Many girls, especially in developed countries face the challenge of child marriage (i.e. being given away to an older man) since the parents would have been in mutual and monetary agreement with him. Such cases, among other types of GBV limit a woman’s ability to negotiate the use of condoms or other contraception, thereby increasing her risk of unintended pregnancies and STIs. A local institution dealing with adolescents in Zimbabwe has accredited the marked increase in teenage pregnancies to child marriage.
Other examples of GBV include, rape, wife abuse, sexual abuse of children, trafficking in women and girls in most cases for the purposes of sexual exploitation, forced prostitution, unwanted touching, trickery and pressure which may lead to unintended sex, harmful cultural practices and traditions that irreparably damage girls’ and women’s reproductive and sexual health for example female genital mutilation, breast ironing, giving a girl/ woman away to appease spirits.
The ZNFPC Adolescent Sexual Reproductive Health strategy of 2010-15 sets to provide gender sensitive youth friendly services by ensuring that gender issues are addressed in its outreach and social mobilisation exercises.
Health care providers like nurses, peer educators and youth health advisors need to be continuously trained to identify cases of GBV so that they can treat them professionally and friendly. As estimated by the IPPF, health professionals can help to change societal attitudes about violence against women because they can reframe violence as a health problem instead of just a social custom or private family problem.

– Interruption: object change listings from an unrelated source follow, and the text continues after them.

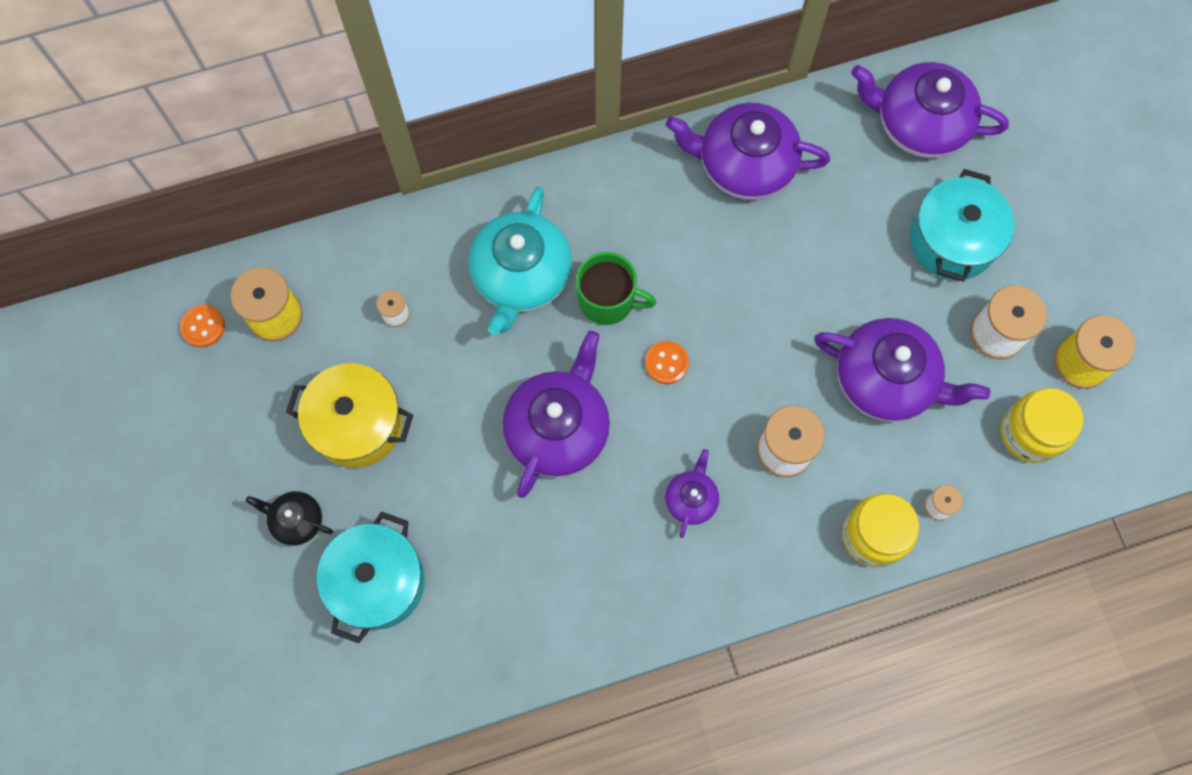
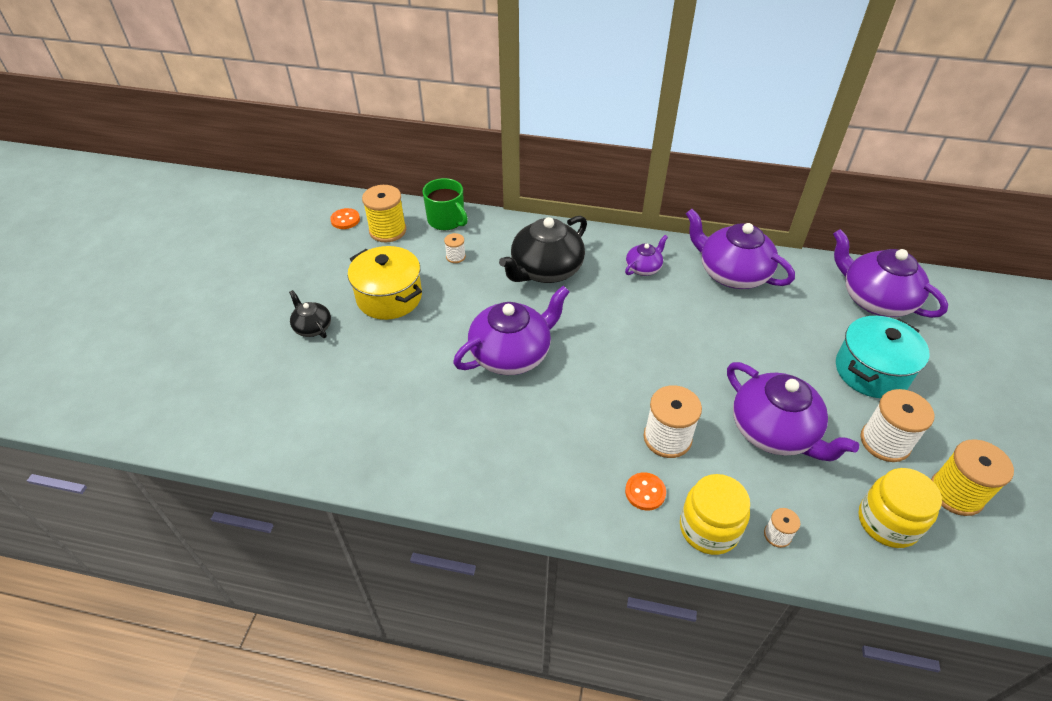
camera: 30 degrees right, 25 degrees down
turquoise pot [317,511,425,643] -> none
turquoise teapot [469,187,572,335] -> black teapot [499,216,587,283]
green mug [576,252,656,325] -> green mug moved to [423,178,468,230]
orange button [645,341,689,384] -> orange button moved to [625,472,666,510]
purple teapot [665,449,719,538] -> purple teapot moved to [625,235,668,276]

16 Days of Activism against Gender Violence are commemorated from 25 November to 10 December. 25 November marks the International Day for the Elimination of Violence against Women. This year’s campaign marks the third year of advocacy on the intersections of gender based violence and militarism. The theme runs as, “From Peace in the Home to Peace in the World: Let’s Challenge Militarism and End Violence Against Women.”